Chun Ling “benarkah ? kau tidak akan menghilang ? tidak akan meninggalkanku


lagi ? Xiao Xue…” Xue Chun Ling membantu Han Ling berdiri “aku janji padamu…


saat kau bangun, aku akan berada di sisimu !” meyakinkan Han Ling.


    Han Ling merangkul Xue Chun Ling, untuk menopang tubuhnya yang


lemas dan mabuk “kau sudah mengatakannya ! kau harus menepati kata-katamu !”


Xue Chun Ling tersenyum manis, mengangguk “aku selalu menepati kata-kataku !”


ada senyuman di bibir Han Ling “Xiao Xue-ku paling baik !” melangkah masuk ke


kamar.


    Xue Chun Ling membaringkan Han Ling, melayani dan menyelimutinya


“tidurlah dengan baik ! aku akan membuatkanmu ramuan penghilang mabuk !” Han


Ling langsung memegang tangan Xue Chun Ling, menggeleng “tidak… jangan pergi,


jangan tinggalkan aku… Xiao Xue, aku mohon padamu, jangan tinggalkan aku !”


menggenggam erat tangan Xue Chun Ling.


    Xue Chun Ling tersenyum lembut, menepuk-nepuk tangan Han Ling dan


membelai kepalanya “baik, aku tidak pergi… tidurlah, tidur yang nyenyak !” Han


Ling mengangguk dan menutup mata, menikmati belaian Xue Chun Ling dan tepukan


ringan tangannya.


    Setelah Han Ling tidur, Xue Chun Ling pergi ke dapur dan


membuatkan ramuan penghilang mabuk dan makanan kesukaan Han Ling. Han Ling yang


tidak merasakan keberadaan Xue Chun Ling, kembali bermimpi buruk “Xiao Xue…


Xiao Xue… jangan tinggalkan aku… Xiao Xue, kau sudah mengatakan tidak akan


meninggalkanku… Xiao Xue, apakah sudah tidak menginginkan Han ge ? Xiao Xue…


Xiao Xue… Xiao Xue…” tanpa sadar menangis dalam tidurnya.


    Xue Chun Ling yang mendengar suara teriakan Han Ling, segera


kembali ke kamar. Xue Chun Ling menggelengkan kepala, menggenggam tangan Han


Ling kembali “aku disini… aku disini… aku tidak kemana-mana… tidurlah… jangan


takut…” menenangkan Han Ling yang meringkuk, memeluk erat tangan Xue Chun Ling.


    Pelukan erat Han Ling, membuat Xue Chun Ling susah bergerak “huh…


aku baru kembali, langsung menemuimu… aku juga sudah lelah…” membaringkan


tubuhnya di sisi Han Ling.
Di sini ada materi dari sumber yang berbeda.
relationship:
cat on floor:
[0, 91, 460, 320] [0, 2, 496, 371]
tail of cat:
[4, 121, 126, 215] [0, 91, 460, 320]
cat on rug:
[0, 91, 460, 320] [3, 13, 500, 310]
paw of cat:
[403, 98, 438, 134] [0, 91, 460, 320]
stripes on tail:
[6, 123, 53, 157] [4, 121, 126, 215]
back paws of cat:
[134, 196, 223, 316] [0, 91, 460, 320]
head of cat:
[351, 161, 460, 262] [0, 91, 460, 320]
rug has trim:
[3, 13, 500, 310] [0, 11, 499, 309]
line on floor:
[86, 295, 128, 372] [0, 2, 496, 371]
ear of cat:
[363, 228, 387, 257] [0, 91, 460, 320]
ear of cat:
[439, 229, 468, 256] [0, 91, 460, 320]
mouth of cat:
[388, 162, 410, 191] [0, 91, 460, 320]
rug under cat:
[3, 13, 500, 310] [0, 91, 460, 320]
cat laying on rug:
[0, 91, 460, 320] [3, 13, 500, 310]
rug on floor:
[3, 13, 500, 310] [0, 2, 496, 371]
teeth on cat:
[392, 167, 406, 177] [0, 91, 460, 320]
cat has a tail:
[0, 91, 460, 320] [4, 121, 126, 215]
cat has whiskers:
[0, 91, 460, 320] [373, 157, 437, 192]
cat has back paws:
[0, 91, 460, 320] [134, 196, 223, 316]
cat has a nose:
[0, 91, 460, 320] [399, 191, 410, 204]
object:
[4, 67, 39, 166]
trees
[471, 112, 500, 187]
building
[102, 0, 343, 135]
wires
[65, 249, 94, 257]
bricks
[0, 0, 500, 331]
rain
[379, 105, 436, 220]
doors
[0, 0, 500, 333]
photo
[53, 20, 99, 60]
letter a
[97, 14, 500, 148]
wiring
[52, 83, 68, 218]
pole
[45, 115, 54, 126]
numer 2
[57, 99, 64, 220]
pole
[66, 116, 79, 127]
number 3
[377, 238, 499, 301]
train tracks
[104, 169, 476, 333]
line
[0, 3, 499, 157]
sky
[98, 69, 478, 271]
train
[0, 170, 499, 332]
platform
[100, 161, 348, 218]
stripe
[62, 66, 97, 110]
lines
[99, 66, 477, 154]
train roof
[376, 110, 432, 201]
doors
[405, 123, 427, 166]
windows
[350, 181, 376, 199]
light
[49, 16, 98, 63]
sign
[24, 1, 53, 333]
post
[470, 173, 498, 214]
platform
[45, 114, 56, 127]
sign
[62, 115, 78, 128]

Xue Chun Ling memposisikan tubuh Han Ling dalam


pelukannya “sudah… seperti ini, kau tidak akan bermimpi buruk lagi kan !”


menepuk-nepuk punggung Han Ling hingga terlelap.


    Han Ling yang merasakan pelukan hangat yang akrab di tubuhnya,


tertidur nyenyak dengan memeluk erat Xue Chun Ling. Disebabkan tidak pernah


tidur nyenyak selama 3 bulan, Han Ling tertidur 3 hari 3 malam. Xue Chun Ling


setia mendampinginya, mendapat informasi yang dilakukan Han Ling Shen Jun


selama 3 bulan ini.


    Han Ling sudah tidak bisa menerima masukan para Zun Wang, yang


memintanya untuk bersabar. Rasa cemas dan rindunya sudah membuatnya hampir


gila, menantikan kepulangan Xue Chun Ling. Dalam keputusasaannya, hanya


ditemani arak keras. Beberapa hari sekali, Huo Ling dan Shui Ling akan datang


memberinya sihir tidur. Han Ling tidak pernah tidur nyenyak walau sudah ada


sihir tidur. Kecemasan dan rasa rindu sudah menerobos semua ketenangannya.